Geometry Wars is a 2003 video game by Bizarre Creations. Initially a minigame in Project Gotham Racing 2, an updated version, titled Retro Evolved, was eventually released for the Xbox 360. That version holds the record for the most downloaded Xbox Live Arcade Game.

Retro Evolved was later included in the 2007 game Geometry Wars: Galaxies, the first game in the series to be released for non-Microsoft platforms.

== Gameplay ==
The object of Geometry Wars is to survive as long as possible and score as many points as possible by destroying an ever-increasing swarm of enemies. The game takes place on a rectangular playfield and the player controls a claw-shaped "ship" that can move in any direction using the left thumbstick, and can fire in any direction independently using the right thumbstick. The player also has a limited number of bombs that can be detonated and destroy all enemies on the playfield. As the game progresses, the player can earn extra lives and additional bombs at set score increments, and the primary weapon changes at regular intervals (10,000 points). Also, enemies spawn in progressively larger quantities and at greater frequency as the game progresses. If an enemy touches the player's ship, the ship explodes and a life is lost, plus the multiplier worked up by how many enemies are killed in one life is also lost. The game is over when the player runs out of lives.

The Evolved version of the game takes place on a playfield that is slightly larger than the display area of the TV screen, and the camera follows the player's movements. A background grid pattern adds to the graphical effects by warping in reaction to player shots and the behavior of certain enemies. This version introduces new enemies and a score multiplier that increases as the player destroys enemies without losing a life.

== Development ==
The game initially started out as a way for the team at Bizarre Creations to test out the Xbox controller while making Project Gotham Racing. The team included the game as an extra in the sequel not expecting very much.
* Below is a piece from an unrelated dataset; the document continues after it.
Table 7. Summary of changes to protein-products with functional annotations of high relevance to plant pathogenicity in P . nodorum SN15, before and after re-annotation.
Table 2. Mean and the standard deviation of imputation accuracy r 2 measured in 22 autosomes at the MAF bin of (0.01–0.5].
When the creators realized how popular the game was they decided to work on a stand-alone game for the 360's Live Arcade. For the standalone version, which eventually grew to become Retro Evolved, creator Stephen Cakebread initially wanted to make the game have a more linear structure where the players would progress through levels. However, Cakebread soon became aware of the game Mutant Storm and realized that a level-based structure would make Retro Evolved almost identical and thus decided to drop it.

The soundtrack was composed by Chris Chudley from Audioantics who created the music for all of the series up until Dimensions.

== Reception ==

Geometry Wars: Retro Evolved received "generally favorable reviews" on both platforms according to the review aggregation website Metacritic.
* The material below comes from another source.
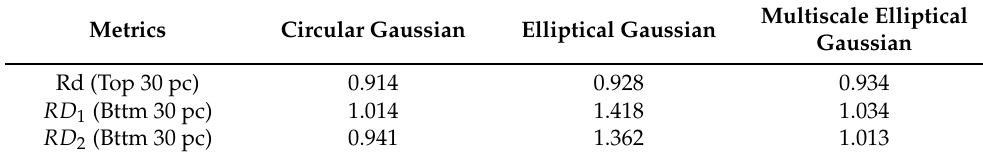
Table 3. Recall Rate for Small Ships and Repeated Detection Rate for Large Ships. Metrics Circular Gaussian Elliptical Gaussian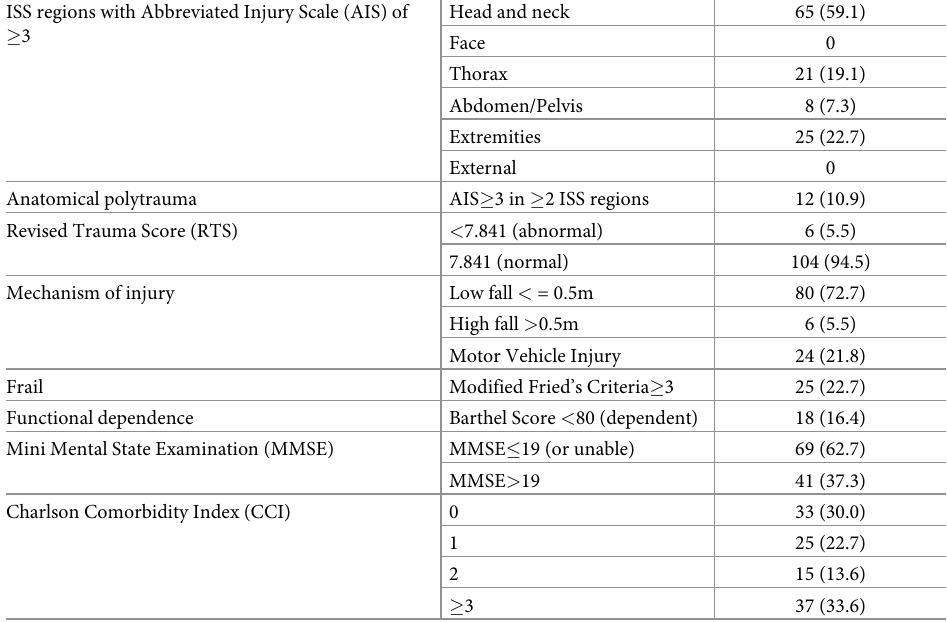
Low fall patients (defined as � 0.5m) constituted the majority of patients (93, 72.7%), fol- lowed by patients of motor vehicle accidents (28, 21.9%), and higher-level fallers (7, 5.5%). Twelve patients (21.9%) were determined to be frail as per modified Fried’s criteria.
GameSpots Carrie Gouskos praised the Xbox 360 version's gameplay, graphics, controls, sound effects, and its low launch price (400 Microsoft Points or $5 USD). Jeff Gerstmann criticized the PC version's gameplay being unsuitable for mouse and keyboard, lack of leaderboards, excluding the "Retro" mode featured in the Xbox 360 version, and having a higher launch price ($7.95 USD) on top of everything else.

Aggregate score
| Aggregator | Score |  |
| PC | Xbox 360 |
| Metacritic | 76/100 | 86/100 |

Review scores
| Publication | Score |  |
| PC | Xbox 360 |
| 4Players | N/A | 90% |
| Eurogamer | 7/10 | 9/10 |
| GameSpot | 6.7/10 | 8.2/10 |
| IGN | N/A | 8/10 |
| Jeuxvideo.com | N/A | 14/20 |
| Official Xbox Magazine (US) | N/A | 8.5/10 |
| PALGN | N/A | 8.5/10 |
| PC Gamer (UK) | 75% | N/A |
| Retro Gamer | N/A | 85% |
| TeamXbox | N/A | 8.2/10 |
| 411Mania | N/A | 9/10 |
| Detroit Free Press | N/A | 4/4 |

== Sequels ==
The success of the game inspired multiple sequels: Geometry Wars: Retro Evolved 2 and Geometry Wars 3: Dimensions, as well as a spin-off titled Geometry Wars: Galaxies.